* [DOCUMENT EXCERPT]
Professor Barbour and his sister Carrie, assistant curator at the State Museum, went to investigate.
They soon unearthed a shoulder blade, multiple ribs and vertebrae, and a very long tusk.
The Barbours determined that the skeleton of a mammoth, more than 10,000 years old, lay under the porch and front lawn of the house.
In the coming months Carrie Barbour prepared the tusk for exhibition in the museum, restoring the missing portion with plaster-a common practice in museum at the turn of the century.
It is still on display today.
Erwin Barbour is considered the Father of Paleontology in Nebraska, but his sister, Carrie, who was a fossil hunter in her own right, has often been overlooked.
♪ MUSIC ♪ Carrie was born in Springfield Township, Indiana, in 1861.
As a child she collected plant specimens for her mother's herbarium and made sketches of flora and fauna in the nearby woodland.
♪ MUSIC ♪ Encouraged to follow traditional professional pathways, in college Carrie studied the fine arts while Erwin studied the sciences.
But Carrie would soon defy tradition to pursue her early childhood passion.

* [DATA]

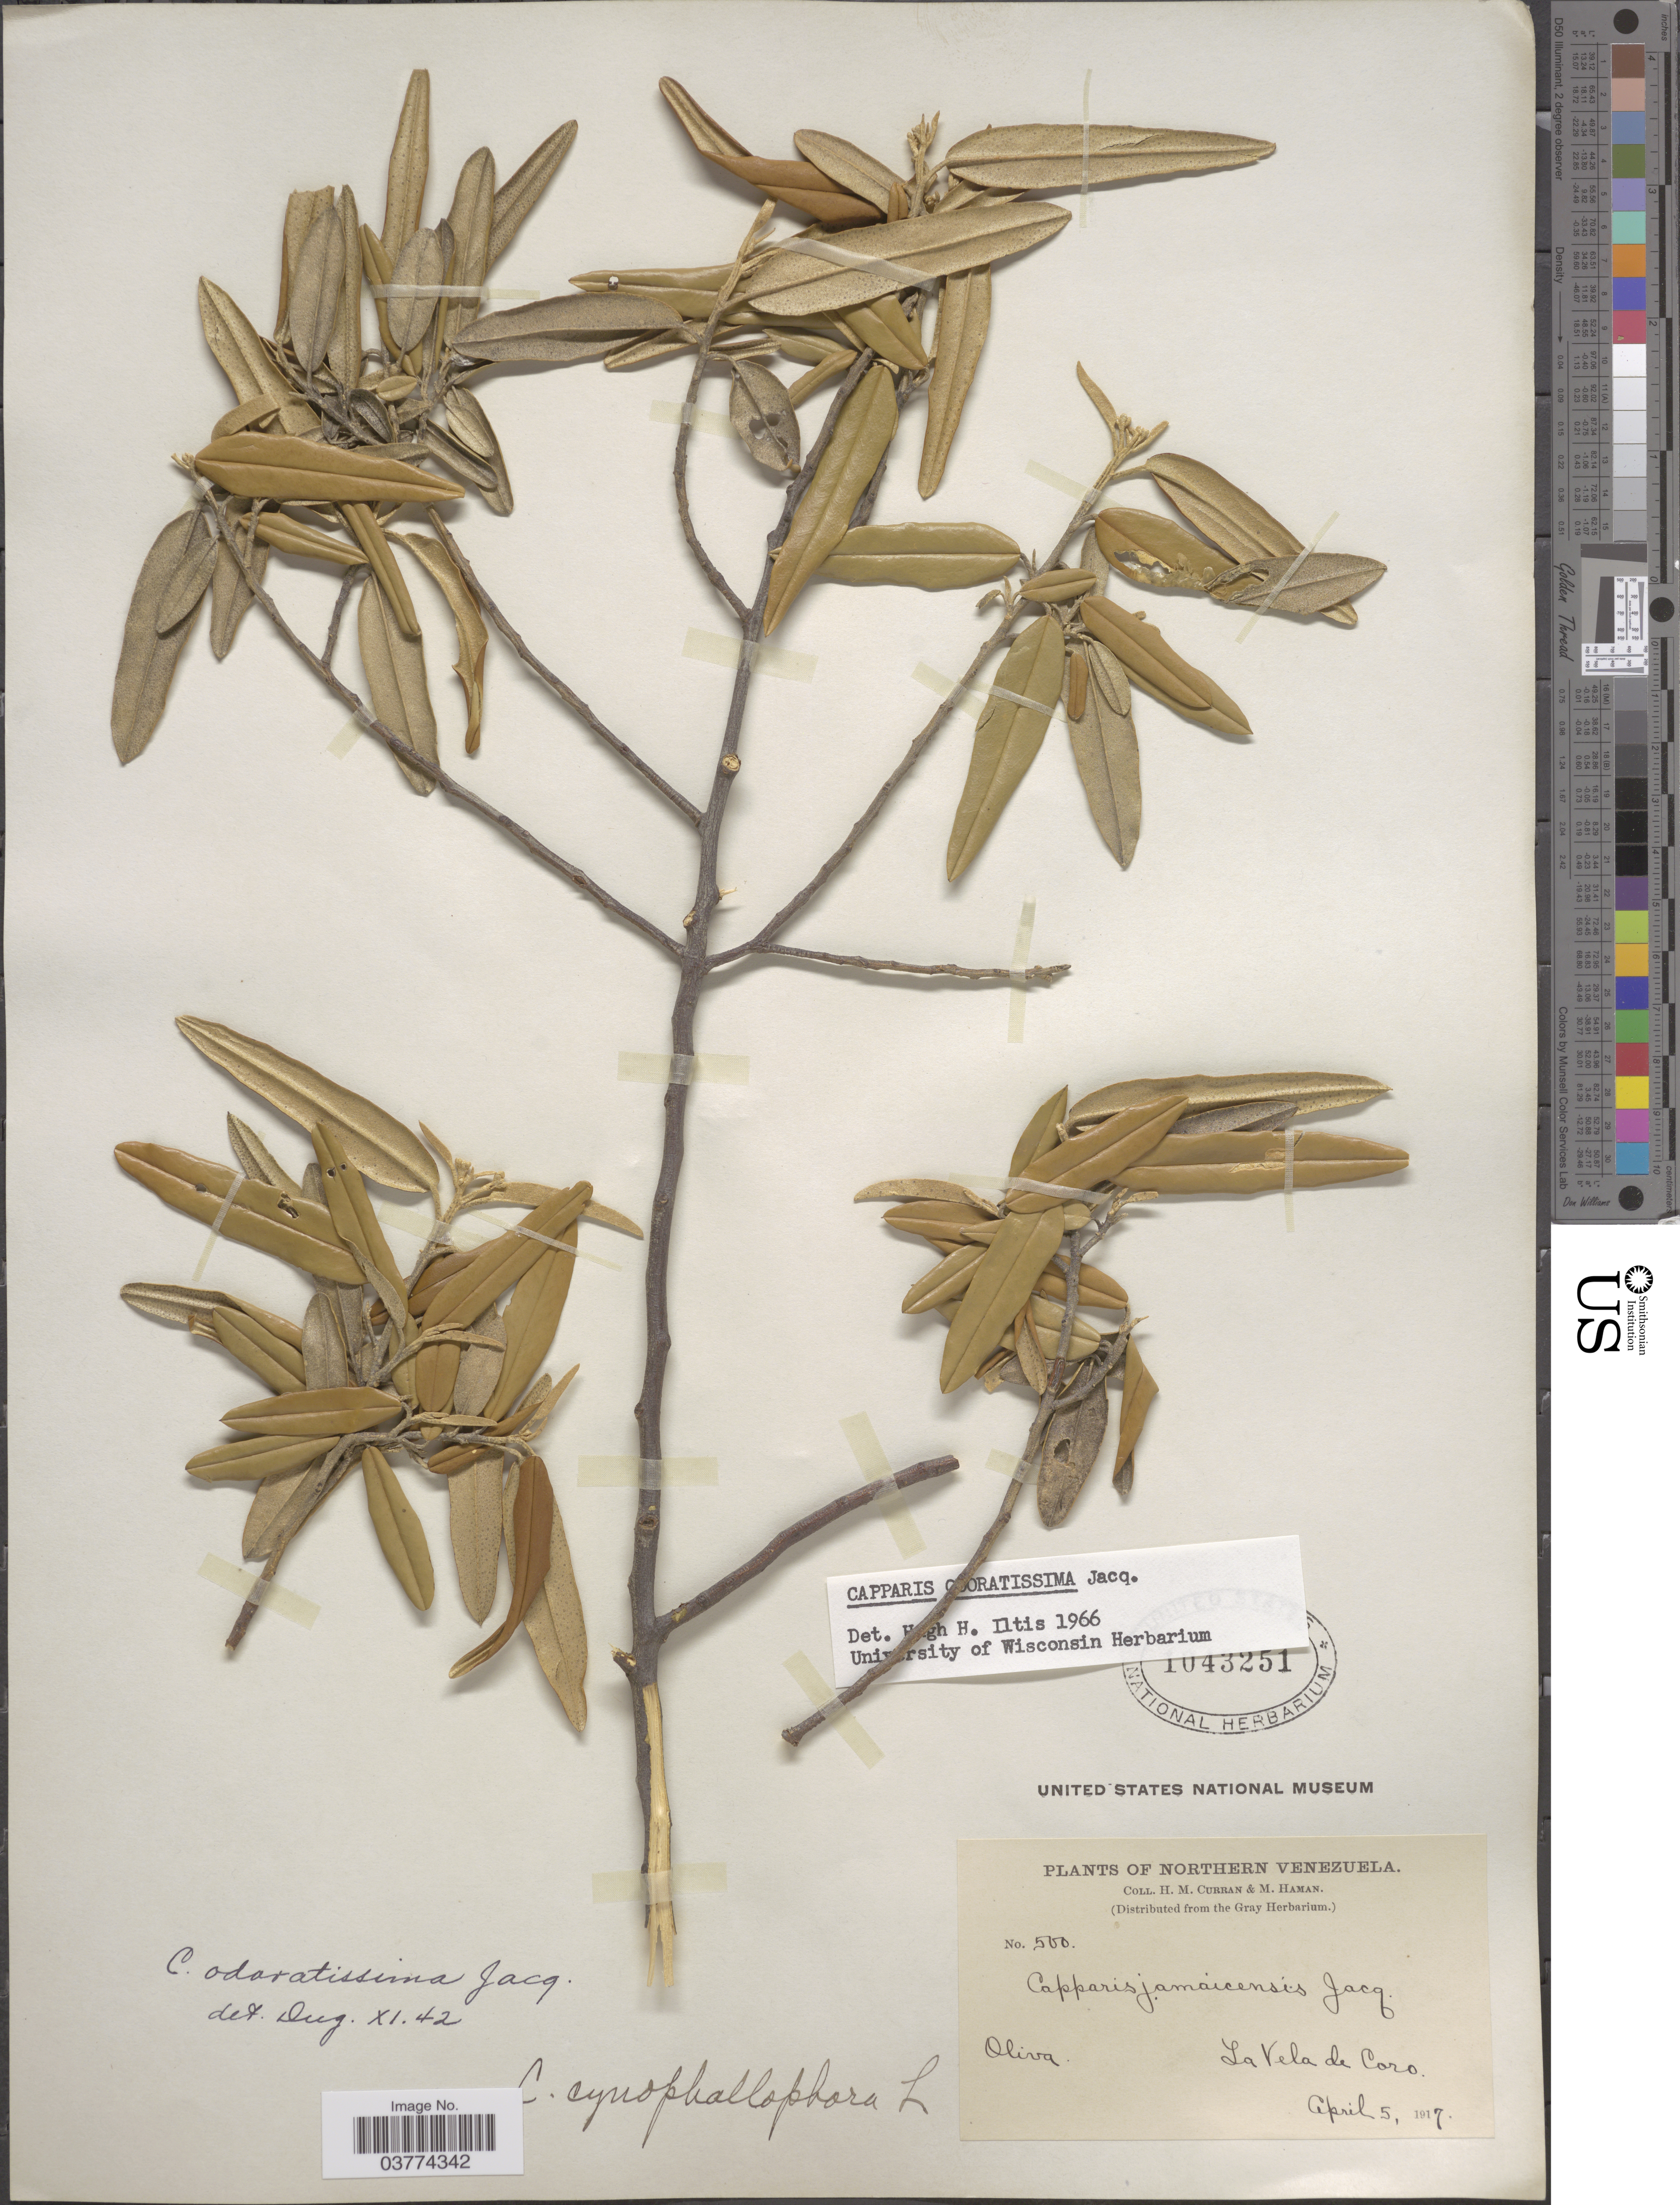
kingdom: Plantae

* [PROBLEMS TO SOLVE]
**a.** In the text about Carrie Barbour, what position did she hold at the State Museum?
**b.** According to the text about Carrie Barbour, why did she study the fine arts in college? Explain in one to three sentences.
**c.** Continue the text about Carrie Barbour from the point where it stops.

* [RESULTS IN ORDER]
**a.** She was assistant curator at the State Museum.

**b.** Carrie was encouraged to follow traditional professional pathways. So she studied the fine arts in college, while her brother Erwin studied the sciences.

**c.**
♪ MUSIC ♪ After becoming involved with her brother's research at the Nebraska State Museum, she assumed the role of assistant curator of paleontology.
CARRIE HERBEL: She was probably one of the first women paleontologists in North America.
She was instrumental in trying to get things set up for the museum by developing little displays, preparing specimens that later went on exhibit, and some are still on exhibit today.
♪ MUSIC ♪ NARRATOR: Carrie did much more than clean and prepare fossils in the museum laboratory.
She also participated in multiple field expeditions to western Nebraska, South Dakota and Wyoming.
In the summer of 1899, Carrie and a field assistant collected more than 20,000 samples of fossil species including crinoids, brachiopods, and corals.
Several of these fossils were new discoveries.
CARRIE HERBEL: When people look at fossils in museums, I don't think they realize all the work it takes to get them to the point where they can be put on exhibit, to where they can be put into a collection drawer for researchers around the world to come study.
I have to give her a lot of kudos because I get to work on fossils with some incredible modern tools that help me do my job.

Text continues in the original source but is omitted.